O Estado de S.Paulo - 02/02
Tudo, daqui por diante, me fará lembrar de Donizete Galvão, bruscamente desaparecido na madrugada de quinta-feira passada, aos 58 anos de idade. A poesia, é claro, a um tempo delicada e forte, que ele destilou em livros ao longo de um quarto de século, sete magros porém substanciosos volumes a que volto sempre, e aos quais, a partir de agora, voltarei também pela falta que já me faz o autor.
Mas não é só a poesia que me fará lembrar de Donizete. Foi nisso que pensei quando, no velório, ao topar com dois, com seis, com dez ou mais amigos comuns, repassei a genealogia de minhas relações para constatar que a ele devo aquelas e outras tantas amizades, e seus desdobramentos. Pois o Doni, mineiro de Borda da Mata transplantado para São Paulo em meados dos anos 70, foi um tremendo agregador de afetos. Como esquecer os "sabadônis", forrobodós que ele, ao lado da mulher, Ana Tereza, e dos filhos, Bruno e Anna Lívia, promovia em sábados tornados ainda mais especiais por prosa e mesa genuinamente mineiras?
Foi ali, na rua Anatalícia Ferreira da Silva (quem terá sido essa criatura, brincava eu numa reiterada sem-gracice, cujo prenome sugere desaniversários?), foi ali que, mesmo não sendo dos mais assíduos, conheci os romancistas Luiz Ruffato e Ricardo Lísias, e todo um time de poetas: Carlos Machado, Esio Macedo Ribeiro, Fabio Weintraub, Ruy Proença, Sérgio Alcides, Sônia Barros, Tarso de Melo. Foi também à sombra de Donizete Galvão que vi pela primeira vez a Eltânia André, o Ivan Marques, a Leusa Araujo, o Mario Rui Feliciani e o Ronaldo Cagiano. Faltou alguém? São tantos. Tinha, o Doni, ótimo faro para gente boa, e habilidade para combinar achados.
Melhor pôr sob reserva o "gente boa", pois também eu fui, faz quase 20 anos, fagocitado pelo carinho nunca estridente desse garimpeiro de camaradagens. Já não poderei dizer a ele o quanto lhe fiquei devendo pela suave insistência com que bateu à minha porta, num instante em que o sofrimento ameaçava fazer de mim um ser inóspito.

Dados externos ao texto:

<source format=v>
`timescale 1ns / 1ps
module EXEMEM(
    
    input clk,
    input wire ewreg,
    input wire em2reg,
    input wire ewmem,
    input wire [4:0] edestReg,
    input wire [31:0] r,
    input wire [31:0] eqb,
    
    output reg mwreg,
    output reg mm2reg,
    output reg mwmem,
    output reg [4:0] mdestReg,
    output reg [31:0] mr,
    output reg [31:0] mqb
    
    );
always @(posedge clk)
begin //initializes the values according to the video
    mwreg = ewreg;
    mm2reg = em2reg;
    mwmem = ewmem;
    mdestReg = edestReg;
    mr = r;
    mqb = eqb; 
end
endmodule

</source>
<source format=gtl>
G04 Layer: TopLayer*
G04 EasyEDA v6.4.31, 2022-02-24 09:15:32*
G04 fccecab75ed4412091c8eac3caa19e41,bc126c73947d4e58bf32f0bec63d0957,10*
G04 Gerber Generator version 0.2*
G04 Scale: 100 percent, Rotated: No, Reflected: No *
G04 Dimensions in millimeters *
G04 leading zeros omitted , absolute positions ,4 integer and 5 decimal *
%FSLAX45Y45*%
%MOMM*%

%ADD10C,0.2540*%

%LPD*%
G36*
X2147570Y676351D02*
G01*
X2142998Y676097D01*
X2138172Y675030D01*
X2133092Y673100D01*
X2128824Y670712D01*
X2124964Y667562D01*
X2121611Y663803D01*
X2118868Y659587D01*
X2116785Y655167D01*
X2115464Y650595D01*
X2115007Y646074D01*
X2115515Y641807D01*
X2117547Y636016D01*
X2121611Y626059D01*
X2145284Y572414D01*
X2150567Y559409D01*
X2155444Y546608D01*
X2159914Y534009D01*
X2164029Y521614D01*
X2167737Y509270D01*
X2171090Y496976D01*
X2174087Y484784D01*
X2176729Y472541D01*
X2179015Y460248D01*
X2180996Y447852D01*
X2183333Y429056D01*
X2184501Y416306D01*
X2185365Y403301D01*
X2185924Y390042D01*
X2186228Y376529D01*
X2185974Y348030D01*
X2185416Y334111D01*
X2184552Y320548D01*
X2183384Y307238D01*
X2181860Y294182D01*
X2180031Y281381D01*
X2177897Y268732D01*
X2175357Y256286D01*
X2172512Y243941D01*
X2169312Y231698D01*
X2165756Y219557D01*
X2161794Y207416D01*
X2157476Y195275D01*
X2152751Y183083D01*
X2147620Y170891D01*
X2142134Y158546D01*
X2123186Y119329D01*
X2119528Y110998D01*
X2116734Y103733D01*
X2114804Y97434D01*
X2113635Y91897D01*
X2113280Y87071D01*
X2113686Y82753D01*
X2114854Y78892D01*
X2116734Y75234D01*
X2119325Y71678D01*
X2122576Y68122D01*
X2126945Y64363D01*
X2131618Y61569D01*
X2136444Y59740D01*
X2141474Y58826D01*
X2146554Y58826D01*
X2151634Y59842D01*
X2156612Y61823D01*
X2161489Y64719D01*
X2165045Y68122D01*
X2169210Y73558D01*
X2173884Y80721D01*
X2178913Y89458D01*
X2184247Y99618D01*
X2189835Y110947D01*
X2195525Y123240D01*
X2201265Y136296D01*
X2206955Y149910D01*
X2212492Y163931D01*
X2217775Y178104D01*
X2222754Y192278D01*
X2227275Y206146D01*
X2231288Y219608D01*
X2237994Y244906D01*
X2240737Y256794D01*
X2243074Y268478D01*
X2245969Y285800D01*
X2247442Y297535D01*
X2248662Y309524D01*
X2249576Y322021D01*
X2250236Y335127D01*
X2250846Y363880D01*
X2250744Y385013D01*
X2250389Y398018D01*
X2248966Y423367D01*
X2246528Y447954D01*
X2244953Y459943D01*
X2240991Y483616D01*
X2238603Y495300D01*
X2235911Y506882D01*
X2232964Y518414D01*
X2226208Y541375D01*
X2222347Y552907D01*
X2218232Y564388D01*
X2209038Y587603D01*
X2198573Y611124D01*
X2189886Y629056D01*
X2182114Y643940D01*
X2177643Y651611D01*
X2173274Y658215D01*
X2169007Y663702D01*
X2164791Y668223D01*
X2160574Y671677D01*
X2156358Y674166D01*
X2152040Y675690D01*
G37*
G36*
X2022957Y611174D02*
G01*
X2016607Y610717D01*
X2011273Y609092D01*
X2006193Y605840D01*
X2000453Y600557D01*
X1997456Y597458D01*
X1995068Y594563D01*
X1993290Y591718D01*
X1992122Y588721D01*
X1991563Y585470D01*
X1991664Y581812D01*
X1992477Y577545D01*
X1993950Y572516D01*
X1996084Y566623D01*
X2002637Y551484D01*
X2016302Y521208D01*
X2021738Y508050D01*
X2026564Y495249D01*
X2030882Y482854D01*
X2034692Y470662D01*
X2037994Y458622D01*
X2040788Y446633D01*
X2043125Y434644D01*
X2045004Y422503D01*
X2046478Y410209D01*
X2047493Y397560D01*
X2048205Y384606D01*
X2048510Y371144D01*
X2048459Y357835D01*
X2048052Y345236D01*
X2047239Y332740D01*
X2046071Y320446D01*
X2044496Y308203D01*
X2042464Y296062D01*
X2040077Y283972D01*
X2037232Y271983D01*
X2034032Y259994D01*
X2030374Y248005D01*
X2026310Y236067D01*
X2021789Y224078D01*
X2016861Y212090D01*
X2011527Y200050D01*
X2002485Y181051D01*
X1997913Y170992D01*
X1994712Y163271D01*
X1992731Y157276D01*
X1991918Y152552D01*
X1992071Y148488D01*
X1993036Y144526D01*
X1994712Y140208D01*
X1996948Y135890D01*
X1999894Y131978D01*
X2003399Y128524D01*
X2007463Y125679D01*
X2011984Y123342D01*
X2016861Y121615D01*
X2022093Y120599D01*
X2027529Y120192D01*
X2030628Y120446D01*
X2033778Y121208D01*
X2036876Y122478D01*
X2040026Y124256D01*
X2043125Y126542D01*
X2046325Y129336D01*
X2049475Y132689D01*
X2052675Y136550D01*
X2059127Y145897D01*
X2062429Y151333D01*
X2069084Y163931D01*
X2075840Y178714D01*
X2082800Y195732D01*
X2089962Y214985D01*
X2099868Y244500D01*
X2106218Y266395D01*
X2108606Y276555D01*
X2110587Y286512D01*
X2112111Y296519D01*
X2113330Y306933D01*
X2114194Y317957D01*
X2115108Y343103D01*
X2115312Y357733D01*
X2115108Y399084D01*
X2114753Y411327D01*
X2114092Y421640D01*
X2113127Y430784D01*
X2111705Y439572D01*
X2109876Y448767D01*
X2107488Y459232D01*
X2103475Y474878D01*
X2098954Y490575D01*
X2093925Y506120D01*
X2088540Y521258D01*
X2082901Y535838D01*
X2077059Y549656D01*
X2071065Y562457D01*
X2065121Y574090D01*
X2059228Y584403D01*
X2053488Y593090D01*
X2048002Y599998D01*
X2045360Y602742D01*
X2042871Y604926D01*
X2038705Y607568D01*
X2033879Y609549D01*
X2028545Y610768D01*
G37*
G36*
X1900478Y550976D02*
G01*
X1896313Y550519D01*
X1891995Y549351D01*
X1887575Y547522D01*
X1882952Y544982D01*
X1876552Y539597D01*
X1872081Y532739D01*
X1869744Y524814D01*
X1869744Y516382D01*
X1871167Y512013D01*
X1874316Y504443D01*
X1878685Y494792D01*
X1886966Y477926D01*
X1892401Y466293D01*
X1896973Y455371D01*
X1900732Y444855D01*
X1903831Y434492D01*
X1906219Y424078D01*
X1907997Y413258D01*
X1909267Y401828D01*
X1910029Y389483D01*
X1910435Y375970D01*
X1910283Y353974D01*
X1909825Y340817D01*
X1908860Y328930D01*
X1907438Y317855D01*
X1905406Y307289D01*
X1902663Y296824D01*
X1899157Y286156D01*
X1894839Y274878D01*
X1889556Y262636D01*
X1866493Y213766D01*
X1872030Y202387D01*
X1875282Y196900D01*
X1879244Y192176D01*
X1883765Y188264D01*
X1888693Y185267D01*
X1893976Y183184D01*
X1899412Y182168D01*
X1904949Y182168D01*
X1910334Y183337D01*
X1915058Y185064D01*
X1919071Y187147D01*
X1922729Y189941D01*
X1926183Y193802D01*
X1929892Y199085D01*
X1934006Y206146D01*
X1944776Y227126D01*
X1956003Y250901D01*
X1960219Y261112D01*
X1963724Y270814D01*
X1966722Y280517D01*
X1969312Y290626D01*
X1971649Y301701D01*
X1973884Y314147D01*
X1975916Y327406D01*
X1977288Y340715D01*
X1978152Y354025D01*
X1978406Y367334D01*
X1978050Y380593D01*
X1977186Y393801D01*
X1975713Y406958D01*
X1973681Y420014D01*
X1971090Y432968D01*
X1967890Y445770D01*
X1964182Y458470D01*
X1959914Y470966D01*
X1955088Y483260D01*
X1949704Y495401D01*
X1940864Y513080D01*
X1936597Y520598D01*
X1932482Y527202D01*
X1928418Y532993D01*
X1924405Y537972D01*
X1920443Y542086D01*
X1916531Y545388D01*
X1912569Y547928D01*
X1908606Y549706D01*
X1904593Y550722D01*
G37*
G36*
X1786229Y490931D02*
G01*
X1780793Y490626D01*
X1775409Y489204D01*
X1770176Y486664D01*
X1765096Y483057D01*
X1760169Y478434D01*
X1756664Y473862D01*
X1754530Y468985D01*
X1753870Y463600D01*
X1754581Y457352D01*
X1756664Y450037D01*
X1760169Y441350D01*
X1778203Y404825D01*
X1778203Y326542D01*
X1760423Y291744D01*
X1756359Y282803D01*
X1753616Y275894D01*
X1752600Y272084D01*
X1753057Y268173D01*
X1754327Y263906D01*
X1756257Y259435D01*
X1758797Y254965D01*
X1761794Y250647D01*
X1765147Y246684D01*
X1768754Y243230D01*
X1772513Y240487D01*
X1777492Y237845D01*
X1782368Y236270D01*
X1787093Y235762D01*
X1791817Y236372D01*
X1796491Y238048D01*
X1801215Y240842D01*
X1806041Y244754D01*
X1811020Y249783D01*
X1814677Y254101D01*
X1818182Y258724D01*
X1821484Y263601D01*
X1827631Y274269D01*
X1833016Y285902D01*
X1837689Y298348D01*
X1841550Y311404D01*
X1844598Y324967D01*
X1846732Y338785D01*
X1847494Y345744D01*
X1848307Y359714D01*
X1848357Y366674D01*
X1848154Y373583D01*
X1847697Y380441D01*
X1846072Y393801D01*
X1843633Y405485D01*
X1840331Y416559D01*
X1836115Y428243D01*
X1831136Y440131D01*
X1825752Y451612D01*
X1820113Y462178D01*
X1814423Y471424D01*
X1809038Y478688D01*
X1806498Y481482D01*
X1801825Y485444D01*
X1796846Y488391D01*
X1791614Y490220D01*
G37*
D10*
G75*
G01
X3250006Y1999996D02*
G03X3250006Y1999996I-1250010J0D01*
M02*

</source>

Até aí nos conhecíamos de raspão, e o Donizete, com livro novo, Do Silêncio da Pedra, veio para perto. Não, não era um autor a mais em busca de mãozinha na divulgação. Dentro do exemplar que me enviou, este bilhete: "A rapaziada mineira (alguns não tão rapazes assim) continuada desatinada. Um dos desatinos é insistir em publicar poesia. Não é uma coisa de louco? No caso dos mineiros, loucos mansos".
Quando vi, lá estava eu, tão prosa, infiltrado por ele num debate em torno de poesia. Na saída, um disco de Nina Simone e um toque em versos despretensiosos: "A música é um ímã da poesia / Ora faz com que a gente se desespere / quando com nota pontiaguda nos fere / Ora da imperfeição humana nos isola / quando feito um bálsamo nos consola". Daí em diante, ainda que sem grandes efusões (numa "não muito estouvada confraternização", diria melhor Carlos Drummond), seguimos encontrados.

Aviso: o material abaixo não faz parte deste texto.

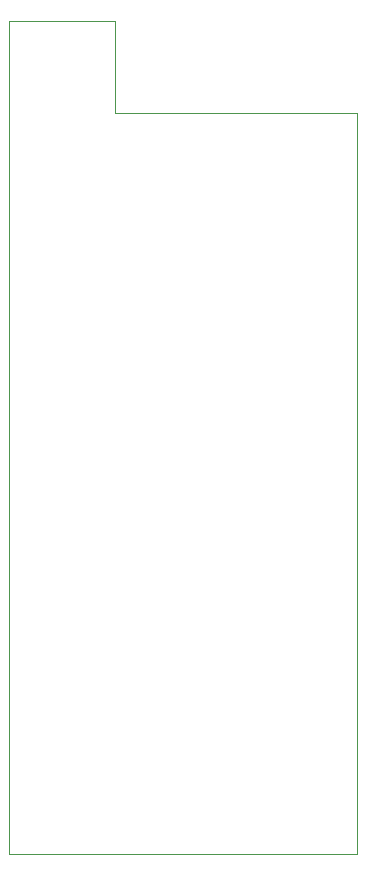
<source format=gm1>
%TF.GenerationSoftware,KiCad,Pcbnew,7.0.7*%
%TF.CreationDate,2024-02-09T14:16:11-05:00*%
%TF.ProjectId,key-fob-pcb,6b65792d-666f-4622-9d70-63622e6b6963,rev?*%
%TF.SameCoordinates,Original*%
%TF.FileFunction,Profile,NP*%
%FSLAX46Y46*%
G04 Gerber Fmt 4.6, Leading zero omitted, Abs format (unit mm)*
G04 Created by KiCad (PCBNEW 7.0.7) date 2024-02-09 14:16:11*
%MOMM*%
%LPD*%
G01*
G04 APERTURE LIST*
%TA.AperFunction,Profile*%
%ADD10C,0.038100*%
%TD*%
G04 APERTURE END LIST*
D10*
X138250000Y-157000000D02*
X167750000Y-157000000D01*
X147250000Y-86500000D02*
X138250000Y-86500000D01*
X147250000Y-94250000D02*
X147250000Y-86500000D01*
X167750000Y-94250000D02*
X147250000Y-94250000D01*
X167750000Y-157000000D02*
X167750000Y-94250000D01*
X138250000Y-86500000D02*
X138250000Y-157000000D01*
M02*

</source>
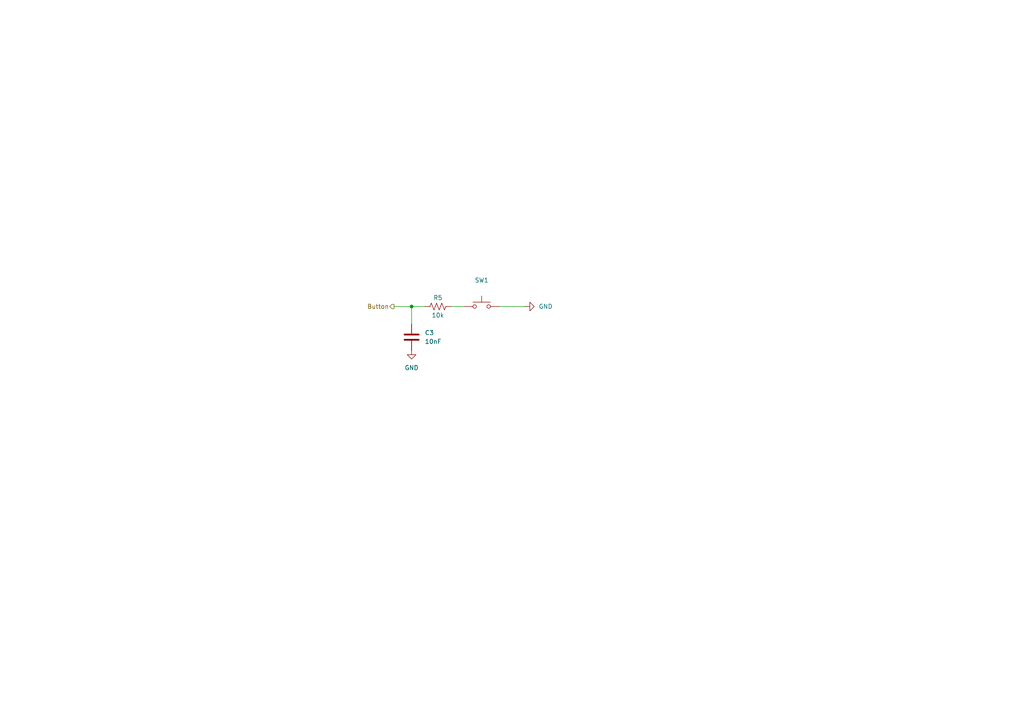
<source format=kicad_sch>
(kicad_sch
	(version 20231120)
	(generator "eeschema")
	(generator_version "8.0")
	(uuid "42ddc632-134c-4e02-9278-d58abcdec6b5")
	(paper "A4")
	
	(junction
		(at 119.38 88.9)
		(diameter 0)
		(color 0 0 0 0)
		(uuid "9a6db9a8-e613-4945-bf67-e7419ba0efa1")
	)
	(wire
		(pts
			(xy 119.38 88.9) (xy 123.19 88.9)
		)
		(stroke
			(width 0)
			(type default)
		)
		(uuid "1a5895b8-ef17-4d6b-9407-9cb1bf06096f")
	)
	(wire
		(pts
			(xy 130.81 88.9) (xy 134.62 88.9)
		)
		(stroke
			(width 0)
			(type default)
		)
		(uuid "49784977-9170-4037-a16e-8f11d6be4bb9")
	)
	(wire
		(pts
			(xy 119.38 88.9) (xy 119.38 93.98)
		)
		(stroke
			(width 0)
			(type default)
		)
		(uuid "499f84ca-e49b-4a16-bf8f-a43236f9cf9b")
	)
	(wire
		(pts
			(xy 152.4 88.9) (xy 144.78 88.9)
		)
		(stroke
			(width 0)
			(type default)
		)
		(uuid "a5e459bc-a7e3-434f-b4b5-0a14eefdfc8a")
	)
	(wire
		(pts
			(xy 114.3 88.9) (xy 119.38 88.9)
		)
		(stroke
			(width 0)
			(type default)
		)
		(uuid "c51096dc-35e5-495c-b254-c48add12cf0a")
	)
	(hierarchical_label "Button"
		(shape output)
		(at 114.3 88.9 180)
		(fields_autoplaced yes)
		(effects
			(font
				(size 1.27 1.27)
			)
			(justify right)
		)
		(uuid "f4fd3a85-57d0-46ed-ada8-6842cb118754")
	)
	(symbol
		(lib_id "power:GND")
		(at 119.38 101.6 0)
		(unit 1)
		(exclude_from_sim no)
		(in_bom yes)
		(on_board yes)
		(dnp no)
		(fields_autoplaced yes)
		(uuid "0b6d86d1-55bc-4c94-bff7-a9a536ce7f17")
		(property "Reference" "#PWR03"
			(at 119.38 107.95 0)
			(effects
				(font
					(size 1.27 1.27)
				)
				(hide yes)
			)
		)
		(property "Value" "GND"
			(at 119.38 106.68 0)
			(effects
				(font
					(size 1.27 1.27)
				)
			)
		)
		(property "Footprint" ""
			(at 119.38 101.6 0)
			(effects
				(font
					(size 1.27 1.27)
				)
				(hide yes)
			)
		)
		(property "Datasheet" ""
			(at 119.38 101.6 0)
			(effects
				(font
					(size 1.27 1.27)
				)
				(hide yes)
			)
		)
		(property "Description" "Power symbol creates a global label with name \"GND\" , ground"
			(at 119.38 101.6 0)
			(effects
				(font
					(size 1.27 1.27)
				)
				(hide yes)
			)
		)
		(pin "1"
			(uuid "df243e0c-4bb7-439c-a8cc-7885b59fa041")
		)
		(instances
			(project ""
				(path "/c2082ee6-4c2e-4b3c-b2d7-410eae192cfe/6e79d909-830f-4059-b641-0b140124ed9d"
					(reference "#PWR03")
					(unit 1)
				)
			)
		)
	)
	(symbol
		(lib_id "Device:R_US")
		(at 127 88.9 90)
		(unit 1)
		(exclude_from_sim no)
		(in_bom yes)
		(on_board yes)
		(dnp no)
		(uuid "1c0c9d06-4267-4499-9241-62cf4a779649")
		(property "Reference" "R5"
			(at 127 86.36 90)
			(effects
				(font
					(size 1.27 1.27)
				)
			)
		)
		(property "Value" "10k"
			(at 127 91.44 90)
			(effects
				(font
					(size 1.27 1.27)
				)
			)
		)
		(property "Footprint" "Resistor_SMD:R_0603_1608Metric"
			(at 127.254 87.884 90)
			(effects
				(font
					(size 1.27 1.27)
				)
				(hide yes)
			)
		)
		(property "Datasheet" "~"
			(at 127 88.9 0)
			(effects
				(font
					(size 1.27 1.27)
				)
				(hide yes)
			)
		)
		(property "Description" "Resistor, US symbol"
			(at 127 88.9 0)
			(effects
				(font
					(size 1.27 1.27)
				)
				(hide yes)
			)
		)
		(pin "1"
			(uuid "3b8731a9-ee25-40dd-8f7e-07700a59a8da")
		)
		(pin "2"
			(uuid "3b4f0c93-0b4a-4e24-8ccd-0f36728703ab")
		)
		(instances
			(project ""
				(path "/c2082ee6-4c2e-4b3c-b2d7-410eae192cfe/6e79d909-830f-4059-b641-0b140124ed9d"
					(reference "R5")
					(unit 1)
				)
			)
		)
	)
	(symbol
		(lib_id "power:GND")
		(at 152.4 88.9 90)
		(unit 1)
		(exclude_from_sim no)
		(in_bom yes)
		(on_board yes)
		(dnp no)
		(fields_autoplaced yes)
		(uuid "8308297d-a608-434b-a7da-57d6b37e7b08")
		(property "Reference" "#PWR013"
			(at 158.75 88.9 0)
			(effects
				(font
					(size 1.27 1.27)
				)
				(hide yes)
			)
		)
		(property "Value" "GND"
			(at 156.21 88.8999 90)
			(effects
				(font
					(size 1.27 1.27)
				)
				(justify right)
			)
		)
		(property "Footprint" ""
			(at 152.4 88.9 0)
			(effects
				(font
					(size 1.27 1.27)
				)
				(hide yes)
			)
		)
		(property "Datasheet" ""
			(at 152.4 88.9 0)
			(effects
				(font
					(size 1.27 1.27)
				)
				(hide yes)
			)
		)
		(property "Description" "Power symbol creates a global label with name \"GND\" , ground"
			(at 152.4 88.9 0)
			(effects
				(font
					(size 1.27 1.27)
				)
				(hide yes)
			)
		)
		(pin "1"
			(uuid "788aefda-8ca7-4346-ab92-5a60fdd0edcb")
		)
		(instances
			(project "Nixie Driver Tester"
				(path "/c2082ee6-4c2e-4b3c-b2d7-410eae192cfe/6e79d909-830f-4059-b641-0b140124ed9d"
					(reference "#PWR013")
					(unit 1)
				)
			)
		)
	)
	(symbol
		(lib_id "Switch:SW_Push")
		(at 139.7 88.9 0)
		(unit 1)
		(exclude_from_sim no)
		(in_bom yes)
		(on_board yes)
		(dnp no)
		(uuid "89c00b0a-f17a-457b-8507-04dc3209f564")
		(property "Reference" "SW1"
			(at 139.7 81.28 0)
			(effects
				(font
					(size 1.27 1.27)
				)
			)
		)
		(property "Value" "SW_Omron_B3FS"
			(at 139.7 81.28 0)
			(effects
				(font
					(size 1.27 1.27)
				)
				(hide yes)
			)
		)
		(property "Footprint" "Button_Switch_:B3F-10xx"
			(at 139.7 83.82 0)
			(effects
				(font
					(size 1.27 1.27)
				)
				(hide yes)
			)
		)
		(property "Datasheet" "~"
			(at 139.7 83.82 0)
			(effects
				(font
					(size 1.27 1.27)
				)
				(hide yes)
			)
		)
		(property "Description" "Push button switch, generic, two pins"
			(at 139.7 88.9 0)
			(effects
				(font
					(size 1.27 1.27)
				)
				(hide yes)
			)
		)
		(pin "2"
			(uuid "642ab8ee-f3b1-4835-bc2d-4e00cbe587da")
		)
		(pin "1"
			(uuid "e91f3b1d-8504-4a4b-ac2e-9c41831573db")
		)
		(instances
			(project ""
				(path "/c2082ee6-4c2e-4b3c-b2d7-410eae192cfe/6e79d909-830f-4059-b641-0b140124ed9d"
					(reference "SW1")
					(unit 1)
				)
			)
		)
	)
	(symbol
		(lib_id "Device:C")
		(at 119.38 97.79 0)
		(unit 1)
		(exclude_from_sim no)
		(in_bom yes)
		(on_board yes)
		(dnp no)
		(fields_autoplaced yes)
		(uuid "ace575cb-bcf2-4ea5-9a79-94d3cbc3e985")
		(property "Reference" "C3"
			(at 123.19 96.5199 0)
			(effects
				(font
					(size 1.27 1.27)
				)
				(justify left)
			)
		)
		(property "Value" "10nF"
			(at 123.19 99.0599 0)
			(effects
				(font
					(size 1.27 1.27)
				)
				(justify left)
			)
		)
		(property "Footprint" "Capacitor_SMD:C_0603_1608Metric"
			(at 120.3452 101.6 0)
			(effects
				(font
					(size 1.27 1.27)
				)
				(hide yes)
			)
		)
		(property "Datasheet" "~"
			(at 119.38 97.79 0)
			(effects
				(font
					(size 1.27 1.27)
				)
				(hide yes)
			)
		)
		(property "Description" "Unpolarized capacitor"
			(at 119.38 97.79 0)
			(effects
				(font
					(size 1.27 1.27)
				)
				(hide yes)
			)
		)
		(pin "1"
			(uuid "a01b1ac0-8c14-43a3-8dff-267204a95350")
		)
		(pin "2"
			(uuid "11ec67fc-9b5f-469d-832b-d928d78f8672")
		)
		(instances
			(project ""
				(path "/c2082ee6-4c2e-4b3c-b2d7-410eae192cfe/6e79d909-830f-4059-b641-0b140124ed9d"
					(reference "C3")
					(unit 1)
				)
			)
		)
	)
)

</source>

Ao menor pretexto, ou a pretexto algum, Donizete se fazia presente também com agrados sempre certeiros. A gravura de tiragem baixa de Amilcar de Castro (era ligadíssimo nas artes visuais) aqui nesta parede. Este exemplar de Lições de Abismo, de Gustavo Corção, na edição da Agir ilustrada por Oswaldo Goeldi. Um volume de 1914 sobre Mantegna. Poemas de Paul Celan. O soneto que ele, Donizete Galvão, me dedicou nas páginas de seu terceiro livro, A Carne e o Tempo, para o qual teve a temerária generosidade adicional de me pedir um texto de apresentação.

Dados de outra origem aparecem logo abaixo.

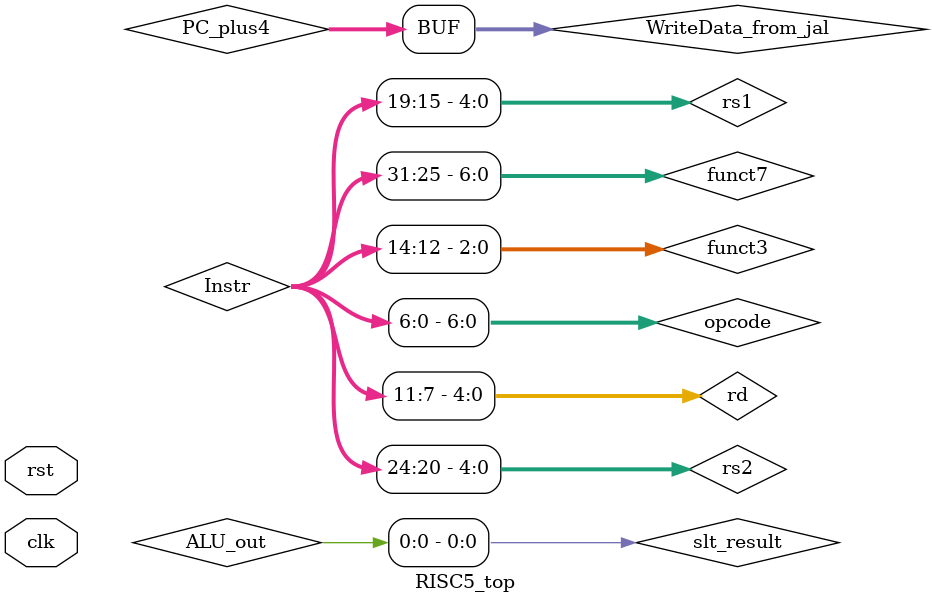
<source format=v>
`include "programCounter.v"
`include "instructionMemory.v"
`include "controlUnit.v"
`include "registerFile.v"
`include "alu.v"
`include "aluControl.v"
`include "signExtend.v"
`include "dataMemory.v"
`include "mux.v"
`include "pcAdder.v"

`timescale 1ns/1ps

module RISC5_top(input clk, input rst);

  wire [31:0] PC, PC_plus4, PC_branch, PC_jalr_target, PC_jal_target, PC_next;
  wire [31:0] Instr;

  wire [6:0] opcode = Instr[6:0];
  wire [2:0] funct3 = Instr[14:12];
  wire [6:0] funct7 = Instr[31:25];
  wire [4:0] rs1 = Instr[19:15], rs2 = Instr[24:20], rd = Instr[11:7];

  wire Branch, MemRead, MemtoReg, MemWrite, ALUSrc, RegWrite;
  wire Jal, Jalr;
  wire [1:0] ALUOp;
  wire [3:0] ALUControl;
  wire Zero;

  wire [31:0] RD1, RD2, Imm;
  wire [31:0] ALU_in2, ALU_out, ReadData, WriteData;


  pcAdder PCA(PC, PC_plus4);

  assign PC_branch = PC + Imm;

  assign PC_jal_target = PC + Imm;
  assign PC_jalr_target = (RD1 + Imm) & 32'hfffffffe;

  
  wire slt_result = ALU_out[0]; 

  wire takeBranch = (Branch && (
                      (funct3 == 3'b000 &&  Zero) ||     
                      (funct3 == 3'b001 && !Zero) ||     
                      (funct3 == 3'b100 &&  slt_result) || 
                      (funct3 == 3'b101 && !slt_result)  
                    ));

  
  assign PC_next = Jalr ? PC_jalr_target :
                   Jal  ? PC_jal_target  :
                   takeBranch ? PC_branch :
                   PC_plus4;

  programCounter PC_reg(clk, rst, PC_next, PC);
  instructionMemory IM(PC, Instr);
  controlUnit CU(opcode, Branch, MemRead, MemtoReg, ALUOp, MemWrite, ALUSrc, RegWrite, Jal, Jalr);
  registerFile RF(clk, RegWrite, rs1, rs2, rd, WriteData, RD1, RD2);
  signExtend SE(Instr, opcode, Imm);
  mux2to1 MUX_ALU(RD2, Imm, ALUSrc, ALU_in2);
  aluControl ALUCTRL(ALUOp, funct3, funct7, ALUControl);
  alu ALU(RD1, ALU_in2, ALUControl, ALU_out, Zero);
  dataMemory DM(clk, MemWrite, MemRead, ALU_out, RD2, ReadData);

  wire [31:0] WriteData_from_jal = PC_plus4;
  wire [31:0] WriteData_from_mem;
  wire write_jal = Jal | Jalr;
  
  mux2to1 MUX_MEM(ALU_out, ReadData, MemtoReg, WriteData_from_mem);
  mux2to1 MUX_JAL(WriteData_from_mem, WriteData_from_jal, write_jal, WriteData);

endmodule
</source>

Nos últimos tempos, era mais por e-mail que a gente se falava, ou pelo Facebook, onde eu não perdia os agridoces comentários com que Doni, cético mas apaixonado, pontuava o nem sempre edificante andamento das coisas neste mundo. Houve um dia, não faz muito, em que o assunto sendo os rarefeitos encantos físicos da capital paulista, ele cravou: "A feiura de São Paulo tem suas vantagens. Quando nos visitam, não temos muita coisa bonita pra mostrar. Então temos de conversar".
Lamento informar aos visitantes que sem este tenaz artista do convívio o papo por aqui ficou mais pobre.